Mardi Gras madness

Published 7:00 pm Wednesday, February 14, 2007

By By Adrienne McKenzie
Mardi Gras is a traditional holiday that is celebrated all throughout the southern states.
The most famous Mardi Gras celebration is in New Orleans, La., where the parades are notorious, along with the beads, doubloons, cups and other trinkets. There are also masquerade balls where people come dressed up in costumes.
Even though New Orleans has been the prime spot for Mardi Gras, Atmore has its very own festivities. I attended the Ladies of Essence annual Mardi Gras Ball Saturday and had a blast! There were so many fantastic people that I got to socialize with at the event. I met all of the Ladies of Essence and they were very welcoming and willing for me to take their pictures. As a reporter, that is what I attended the event for, pictures and interviews.

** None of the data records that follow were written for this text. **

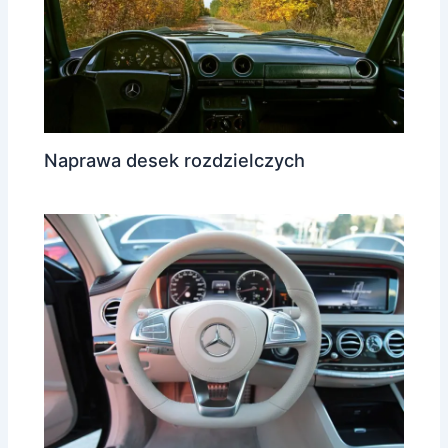
Naprawa desek rozdzielczych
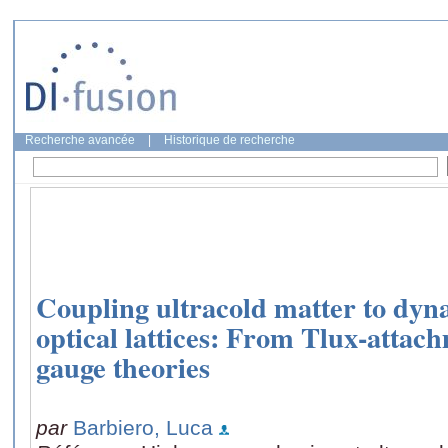
Recherche avancée
|
Historique de recherche
Coupling ultracold matter to dyna
optical lattices: From Tlux-attach
gauge theories
par
Barbiero, Luca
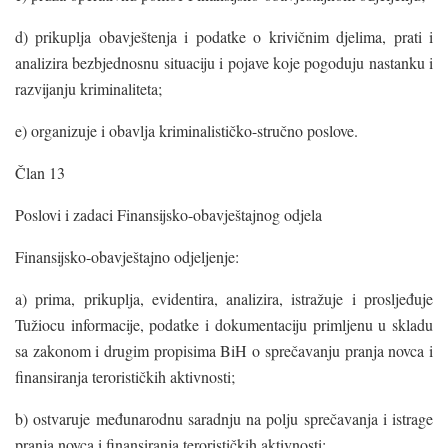
d) prikuplja obavještenja i podatke o krivičnim djelima, prati i
analizira bezbjednosnu situaciju i pojave koje pogoduju nastanku i
razvijanju kriminaliteta;
e) organizuje i obavlja kriminalističko-stručno poslove.
Član 13
Poslovi i zadaci Finansijsko-obavještajnog odjela
Finansijsko-obavještajno odjeljenje:
a) prima, prikuplja, evidentira, analizira, istražuje i prosljeđuje
Tužiocu informacije, podatke i dokumentaciju primljenu u skladu
sa zakonom i drugim propisima BiH o sprečavanju pranja novca i
finansiranja terorističkih aktivnosti;
b) ostvaruje međunarodnu saradnju na polju sprečavanja i istrage
pranja novca i finansiranja terorističkih aktivnosti;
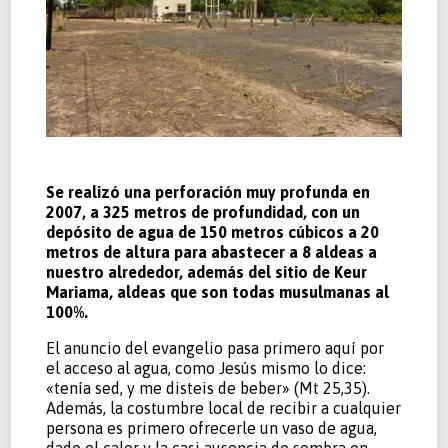
Se realizó una perforación muy profunda en
2007, a 325 metros de profundidad, con un
depósito de agua de 150 metros cúbicos a 20
metros de altura para abastecer a 8 aldeas a
nuestro alrededor, además del sitio de Keur
Mariama, aldeas que son todas musulmanas al
100%.
El anuncio del evangelio pasa primero aquí por
el acceso al agua, como Jesús mismo lo dice:
«tenía sed, y me disteis de beber» (Mt 25,35).
Además, la costumbre local de recibir a cualquier
persona es primero ofrecerle un vaso de agua,
dado el calor y la casi ausencia de sombra en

However, not only did I enjoy reporting the Mardi Gras Ball for the Atmore Advance but I had a good time all around. There were so many people dancing, having a great time and they were so much fun to watch. The entertainment, Nikka deMarks was very enthusiastic about the evening, making all of the guests excited about attending. I, for one, was not willing to dance because I have two left feet. But it was very enjoyable to watch those who did know how to dance.

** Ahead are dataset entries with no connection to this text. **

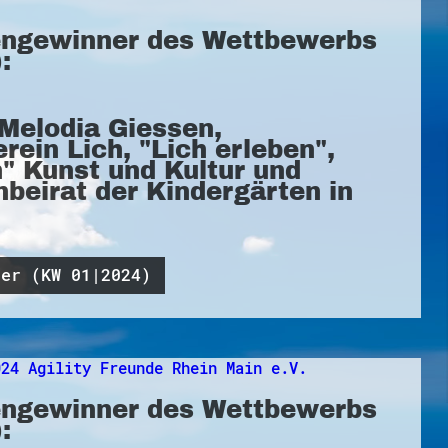
ngewinner des Wettbewerbs
:
Melodia Giessen,
rein Lich, "Lich erleben",
n" Kunst und Kultur und
beirat der Kindergärten in
ner (KW 01|2024)
ngewinner des Wettbewerbs
:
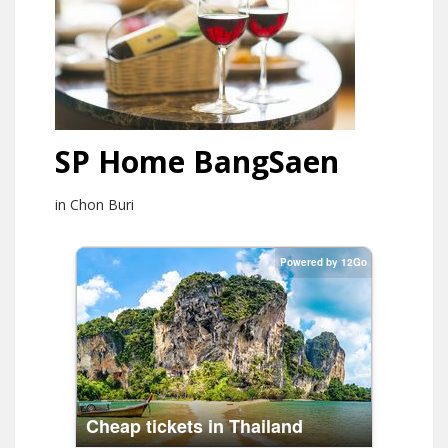
SP Home BangSaen
in Chon Buri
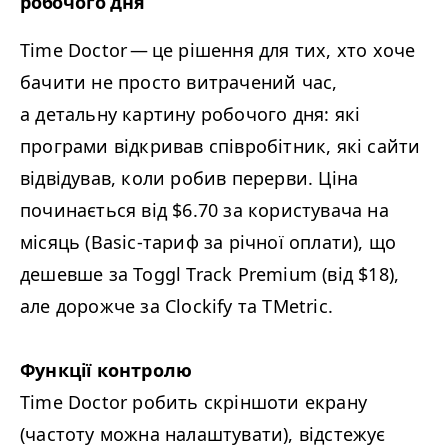
робочого дня
Time Doctor — це рішення для тих, хто хоче
бачити не просто витрачений час,
а детальну картину робочого дня: які
програми відкривав співробітник, які сайти
відвідував, коли робив перерви. Ціна
починається від $6.70 за користувача на
місяць (Basic-тариф за річної оплати), що
дешевше за Toggl Track Premium (від $18),
але дорожче за Clockify та TMetric.
Функції контролю
Time Doctor робить скріншоти екрану
(частоту можна налаштувати), відстежує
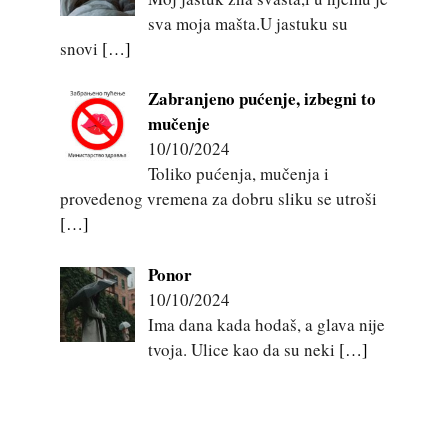
sva moja mašta.U jastuku su
snovi
[…]
Zabranjeno pućenje, izbegni to
mučenje
10/10/2024
Toliko pućenja, mučenja i
provedenog vremena za dobru sliku se utroši
[…]
Ponor
10/10/2024
Ima dana kada hodaš, a glava nije
tvoja. Ulice kao da su neki
[…]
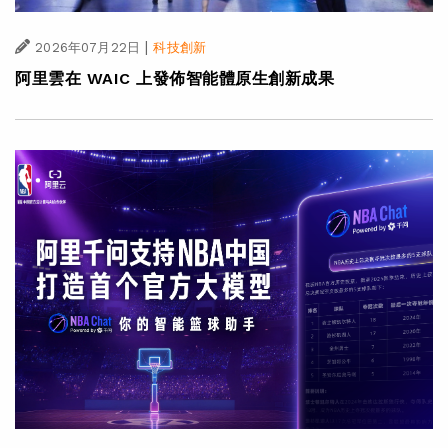
|
2026年07月22日
科技創新
阿里雲在 WAIC 上發佈智能體原生創新成果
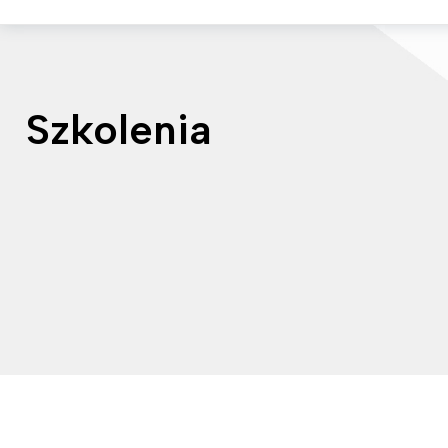
Szkolenia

The Ladies of Essence are also the host of a Mardi Gras Parade every year. The 2007 parade will be held this Saturday at noon. There will be decorated floats, cars and trucks. The parade will begin at the Atmore City Hall and will peak at Houston Avery Park.
For those readers who are as unsure as I used to be about what the Mardi Gras celebration is actually about, a brief description is in order.
Mardi Gras officially begins on "Twelfth Night," which is 12 days, Jan. 6, after Christmas. Mardi Gras Day, which is also known as "Fat Tuesday," will be celebrated Feb. 20 this year. Feb. 20 is the last day of the Mardi Gras Carnival season. Mardi Gras Day is always 46 days before Easter, making it a different day every year. Fat Tuesday is the day before Ash Wednesday.
The tradition came to New Orleans in 1699 through its French heritage. The early explorers were known to rejoice this holiday on the Mississippi River banks. Over the years the people of New Orleans added to the celebration by creating associations that hosted the parades and the balls. The holiday grew quickly and became exciting for both children and adults.
The Mardi Gras official colors are purple, green and gold. These three colors were chosen in 1872 by Rex, the King of Carnival; purple to represent justice, green to represent faith and gold to represent power. In the 1920s and 1930s, the "Krewe of Rex" started the tradition of tossing beads by throwing inexpensive necklaces made from glass beads to the enthused crowds.
There are many customs that are involved with Mardi Gras but the main tradition is simply to have fun. I know I intend to!